The Choosy Herd

Guanacos and vicuñas live in harems — one male, several females, their young. This social structure is widespread among camelids and often explained through male competition: the strongest males monopolize access to females. But Gonzalez, Abramson, and Laguna (2602.22139) propose a different origin. The harem structure emerges from female choice alone.

Their agent-based model gives females a simple decision rule: evaluate your current group against available alternatives, and switch if switching improves your fitness. Fitness depends on local environmental quality and group size — being in a group provides predator protection, but too large a group means competition for forage. Males are passive in this model. They don't fight. They don't display. They simply exist as group anchors.

The result: harem-like social structures emerge spontaneously. Group sizes distribute in patterns that match field observations. Fitness distributions stabilize. And the population-level properties — group sizes, spatial distributions, fitness variation — are modulated by density, sex ratio, and habitat heterogeneity in non-additive ways. You can't predict the combined effect of two factors from their individual effects.
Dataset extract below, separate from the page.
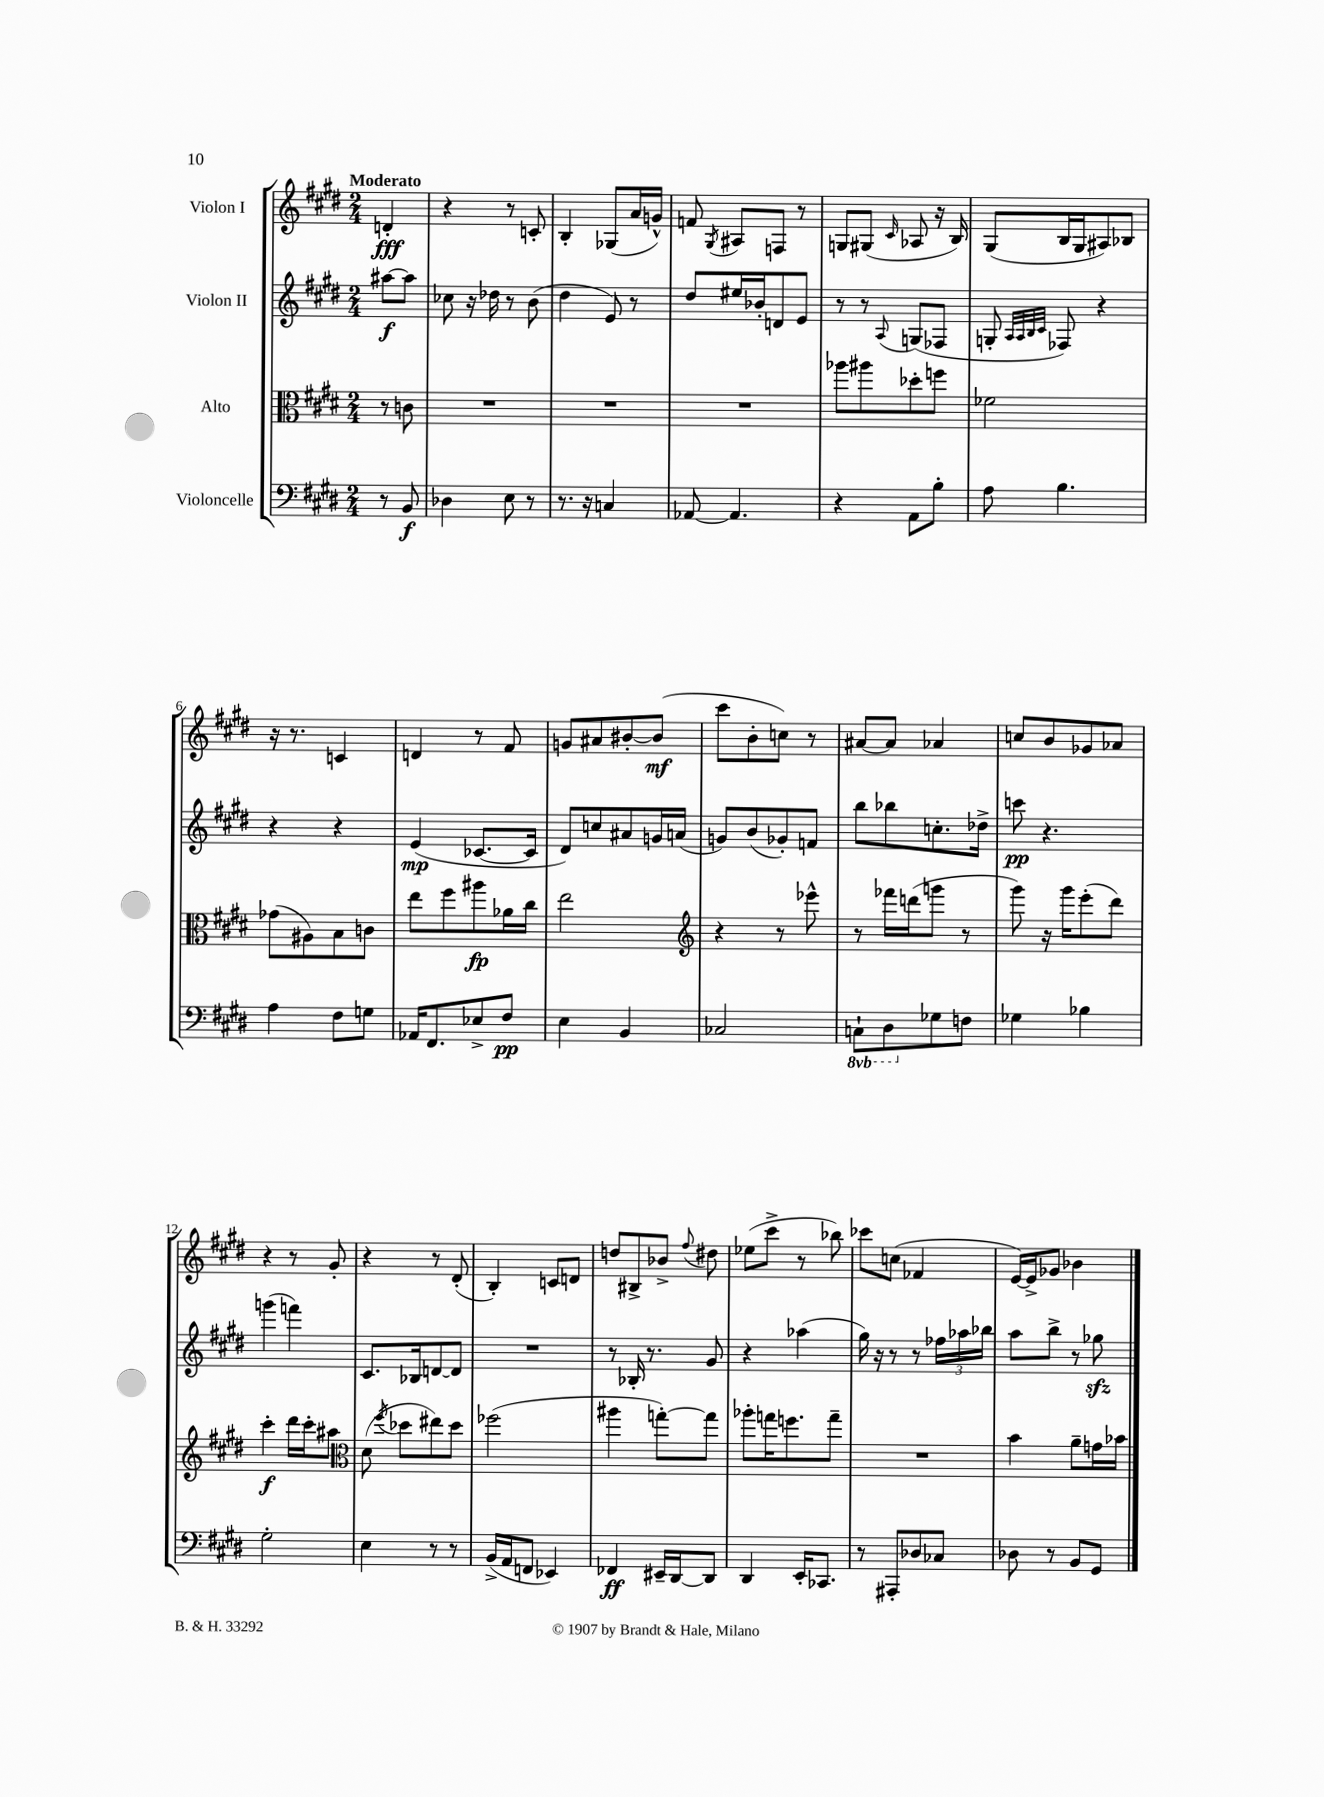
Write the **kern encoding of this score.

The non-additivity is worth pausing on. In a simple model where females independently optimize, you'd expect population-level properties to be sums of individual decisions. But females are competing for the same groups, creating frequency-dependent dynamics. When one female joins a group, she changes its attractiveness to other females — both positively (larger groups are safer) and negatively (larger groups have less food per individual). This feedback makes the system nonlinear. The population-level pattern is an emergent property of coupled individual decisions, not an aggregation of independent ones.

What's elegant about this model is what it removes. No male-male competition. No female signaling. No kin selection. No learning. Just local fitness evaluation and switching. And still the harems form. This doesn't mean male competition is irrelevant in real camelids — it clearly is — but it establishes a baseline. The harem structure doesn't require male competition to exist. Female choice is sufficient.

There's a broader principle here about the minimum mechanism needed to explain a pattern. Behavioral ecology has a tendency to invoke complex explanations — sexual selection, costly signaling, strategic behavior — for patterns that might arise from simpler processes. The test should always be: what is the simplest model that generates the pattern? If individual optimization with local information produces harem-like groups, then any additional mechanism (male competition, female signaling, kin preference) needs to explain something beyond the basic pattern. The burden of proof shifts.

The modulation by habitat heterogeneity is the most ecologically interesting finding. Heterogeneous environments — patchy resources, varied terrain — produce different group structures than homogeneous ones, even with the same population and sex ratio. The landscape shapes the social structure not through direct environmental pressure but through the decision landscape it creates for individual females. Good patches attract more females, which increases competition, which pushes some females to worse patches where they have less competition. The spatial distribution of resources generates the social distribution of individuals.

This model is for guanacos, but the mechanism is general. Any system where individuals choose groups based on local assessment of quality and size should produce similar dynamics. The question is whether the mechanism explains real field data better than alternatives, and that requires parameterization against specific camelid populations. The mathematics says the mechanism works. Whether it's the mechanism that works in actual herds remains open.